> [List of tasks]:
1 > In the forum thread about the Samsung Odyssey OLED G9, which firmware version was the monitor still on after the automatic firmware update finished?
2 > Retype the part of the forum thread about the Samsung Odyssey OLED G9 starting at "just got this" and ending at "adjustable desk stand.".

> [Text passage]:

___

Samsung Odyssey 49" OLED G9 G95SC

It's not the monitors it's the idle power draw of the Graphics card.

Download CPUID or similar and you will see this.
Yep, I have been checking that but my power draw and temp are well below the limit required for the fan-stop to turn off which Zotac stated:


"We checked on the specifics for the fan stop
GPU temperature >= 55C OR GPU loading >= 120W, than fan ON
GPU temperature < 55C AND GPU loading < 120W, than fan OFF"

And I am well below those numbers on both.

Currently idling at 120hz = 39 deg and 24W, fan is off.. if I change to 240Hz those dont change drastically and are still below limit, but the fan will not return to stop after load until I change the Hz. Same issue happened with this card on 2 monitors now but not on my old 3440x1440.
Its not an issue specific to the G9, but I am looking for 4090 suggestions where this is not an issue with this monitor. cheers
 
Yep, I have been checking that but my power draw and temp are well below the limit required for the fan-stop to turn off which Zotac stated:


"We checked on the specifics for the fan stop
GPU temperature >= 55C OR GPU loading >= 120W, than fan ON
GPU temperature < 55C AND GPU loading < 120W, than fan OFF"

And I am well below those numbers on both.

Currently idling at 120hz = 39 deg and 24W, fan is off.. if I change to 240Hz those dont change drastically and are still below limit, but the fan will not return to stop after load until I change the Hz. Same issue happened with this card on 2 monitors now but not on my old 3440x1440.
Its not an issue specific to the G9, but I am looking for 4090 suggestions where this is not an issue with this monitor. cheers
 
Took an update earlier. It auto updated itself when I powered on, and said ‘updating firmware’. I was on 1405, and so I checked after it had completed and I was still on 1405. Not sure what happened? It deffo updated tho.
 
All I can think is the base OS that hosts the monitor software updated. But only because of the language used, firmware vs software update/version…

Nothing I can see different.
 
just got this monitor wow its amazing I have the center of the screen at eye level what distance do you guys suggest for the best immersion my monitor is on a adjustable desk stand.
 
This is the best and worst monitor i have owned.

The black screening is awful and i think im going to return it.

It happens every time i want to close The First Descendant Game, Does it whenever i click on something within Razer Synapse. Only way to recover it is unplugging and then plugging back in.

Never had this issue on any other monitor, its also on 1405 firmware.
 
This problem is worse on all games made in unreal engine.
Try to solve it like this (it works for me on Tekken 8 and Descendant)
Nvidia control panel (if you have an Nvidia card obviously, otherwise look to see if AMD has something similar) and set in the specific game tab to power management mode - prefer maximum performance -
It seems that the defect is more pronounced the more the GPU has spikes and dips in power.

___

> [Provided data]:
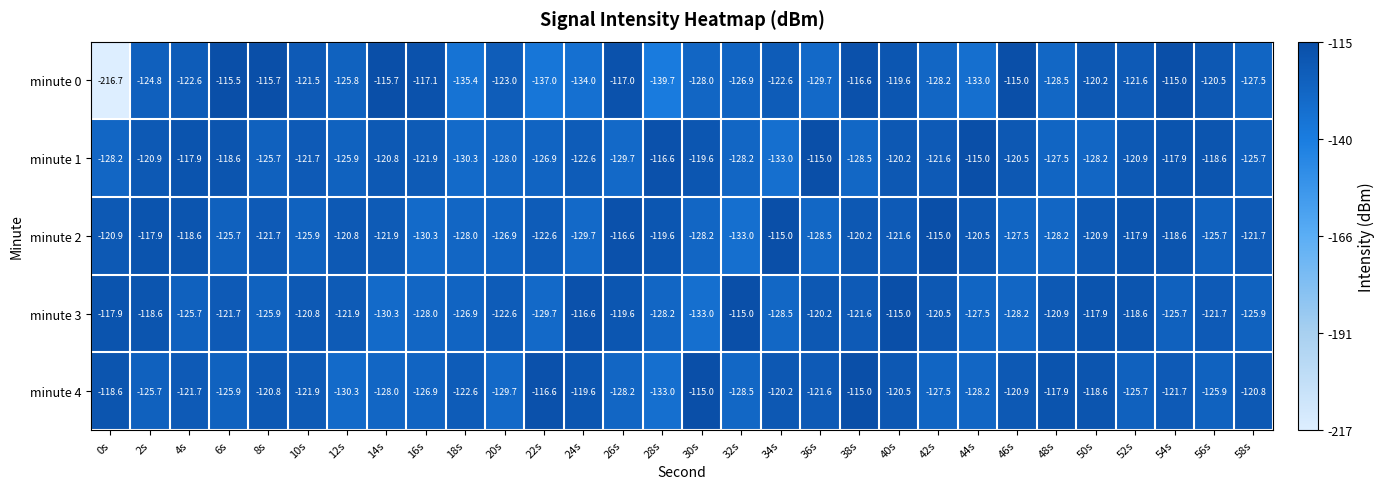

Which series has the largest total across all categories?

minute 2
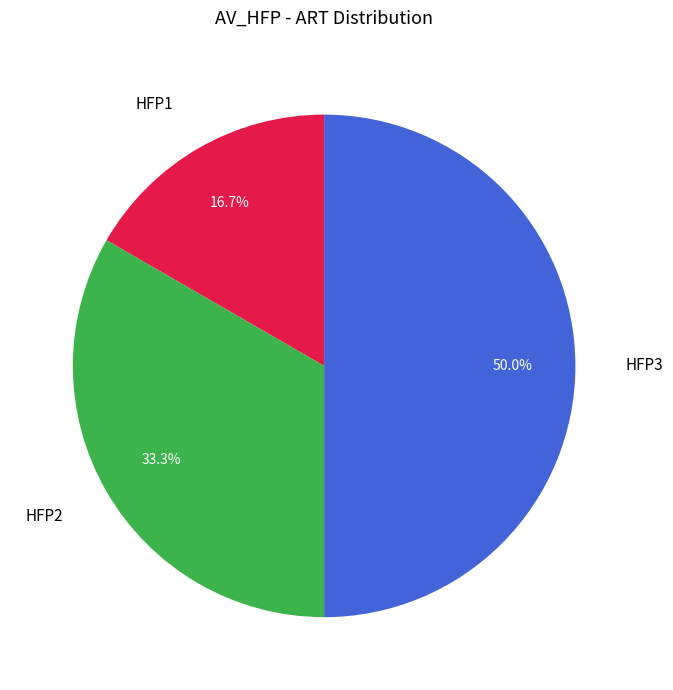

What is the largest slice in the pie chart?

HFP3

___

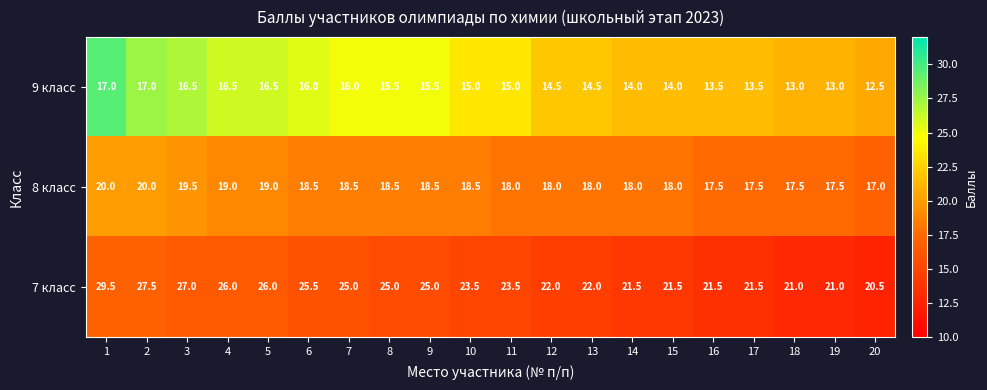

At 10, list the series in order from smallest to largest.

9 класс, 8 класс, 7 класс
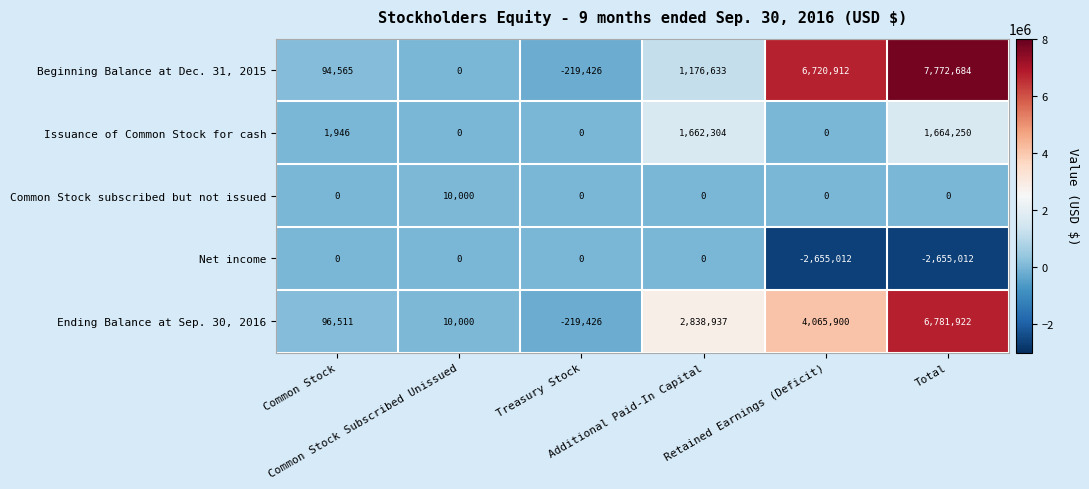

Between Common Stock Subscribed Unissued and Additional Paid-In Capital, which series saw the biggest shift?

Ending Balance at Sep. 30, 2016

___

> [Answer section]:
1 > It was still on firmware version 1405.

2 >
just got this monitor wow its amazing I have the center of the screen at eye level what distance do you guys suggest for the best immersion my monitor is on a adjustable desk stand.